- Selected text:
****************

It’s been raining since last year, and our canyon’s wild native plants, rebounding from our 2020 fire, seem to love it. The white sage, one of the keystone plants of our wild landscapes, has never seemed so beautiful.
White sage (Salvia apiana) after some rain (Pat Murkland Photo)
This month, though, is when the sage thieves are frequently out and about, and we’ll have to be vigilant. We’ll watch for the poachers’ trucks stuffed with barrels or sacks that they’ll fill with their stolen wild white sage. They’ll literally rip off white sage from Southern California public lands and everyone else, to feed an international commercial demand for smudging sticks. News from Dorothy Ramon Learning Center first wrote about this plundering of a special sacred native plant from Native American homelands in Stolen Sage, Stolen Identity.
UPDATE:
“Saging the World,” the award-winning film documentary by Rose Ramirez (a Dorothy Ramon Learning Center Dragonfly Award honoree), Deborah Small, and the California Native Plant Society, is the focus of a special art exhibit on Native uses of native plants in Escondido starting next week, January 13, 2022, with a film screening on January 21, 2022.
Saging the World
See the movie trailer here
Details: Art Exhibition, January 13 – February 24, 2023
Escondido Arts Fellowship,
262 East Grand Avenue, Escondido, CA 92025
Website
Film Screening of Saging the World 5 pm Saturday, January 21, 2022.
From the film producers:
”Saging” has become common in movies, TV shows, social media, and cleansing rituals — people burning sage bundles in the hope of purifying space and clearing bad energy.

****************

- Records provided:

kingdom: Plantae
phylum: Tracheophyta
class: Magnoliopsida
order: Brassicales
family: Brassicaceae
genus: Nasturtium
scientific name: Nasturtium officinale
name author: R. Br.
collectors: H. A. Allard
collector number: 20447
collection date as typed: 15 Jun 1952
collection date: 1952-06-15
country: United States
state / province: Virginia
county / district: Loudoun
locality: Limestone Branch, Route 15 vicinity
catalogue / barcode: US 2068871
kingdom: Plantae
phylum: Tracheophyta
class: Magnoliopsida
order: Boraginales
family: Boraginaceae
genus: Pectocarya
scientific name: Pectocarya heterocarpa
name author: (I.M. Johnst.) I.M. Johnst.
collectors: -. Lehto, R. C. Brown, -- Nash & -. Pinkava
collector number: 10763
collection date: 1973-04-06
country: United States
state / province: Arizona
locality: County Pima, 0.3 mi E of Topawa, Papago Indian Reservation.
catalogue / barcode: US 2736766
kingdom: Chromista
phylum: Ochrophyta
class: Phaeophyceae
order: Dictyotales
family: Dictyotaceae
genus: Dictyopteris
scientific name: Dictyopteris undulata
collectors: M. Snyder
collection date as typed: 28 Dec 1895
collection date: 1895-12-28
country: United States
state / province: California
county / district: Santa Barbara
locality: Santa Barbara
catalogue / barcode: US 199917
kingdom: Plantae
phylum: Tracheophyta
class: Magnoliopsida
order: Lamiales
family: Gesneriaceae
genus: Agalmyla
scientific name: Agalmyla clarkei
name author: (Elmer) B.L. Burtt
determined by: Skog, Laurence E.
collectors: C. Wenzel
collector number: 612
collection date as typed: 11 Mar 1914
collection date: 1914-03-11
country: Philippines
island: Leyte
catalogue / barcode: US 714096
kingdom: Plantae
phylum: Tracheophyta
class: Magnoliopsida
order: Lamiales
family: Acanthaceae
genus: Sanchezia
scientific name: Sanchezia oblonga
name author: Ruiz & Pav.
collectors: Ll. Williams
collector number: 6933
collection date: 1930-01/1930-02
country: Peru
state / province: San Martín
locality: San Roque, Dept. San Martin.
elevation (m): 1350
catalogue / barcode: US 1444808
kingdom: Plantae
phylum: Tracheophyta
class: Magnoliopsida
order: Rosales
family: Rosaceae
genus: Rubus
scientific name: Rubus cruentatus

****************

- Task objective:
Could you carry on the white sage article above from its final sentence, writing the next passage?

- Task output:
Instead of healing, the appropriated use of saging in popular culture is having a
harmful effect.
Indigenous communities have tended a relationship with white sage for thousands of generations. White sage (Salvia apiana) only occurs in southern California and northern Baja California, Mexico. Today, poachers are stealing metric tons of this plant from the wild to supply international demand. Saging the World spotlights the ecological and cultural issues intertwined with white sage, centering the voices of Native advocates who have long protected and cherished this plant.
The short documentary was produced by Rose Ramirez, Deborah Small, and the
California Native Plant Society to foster awareness and inspire action for white sage.
From California Native Plant Society:
More information on the film, planned screenings, and ways to support white sage.
This wild landscape was completely burned in 2020. White sage is now beginning to flourish there. (Pat Murkland Photo)
Thank you
Dorothy Ramon Learning Center, a 501c3 nonprofit led by Elder Ernest Siva (Cahuilla-Serrano) this year is celebrating 20 years of saving and sharing Southern California’s Native American cultures, languages, history, and music and other traditional arts. Thanks for your support! News from Dorothy Ramon Learning Center, your free online newsletter, as always, values you and welcomes your comments and ideas. Please EMAIL.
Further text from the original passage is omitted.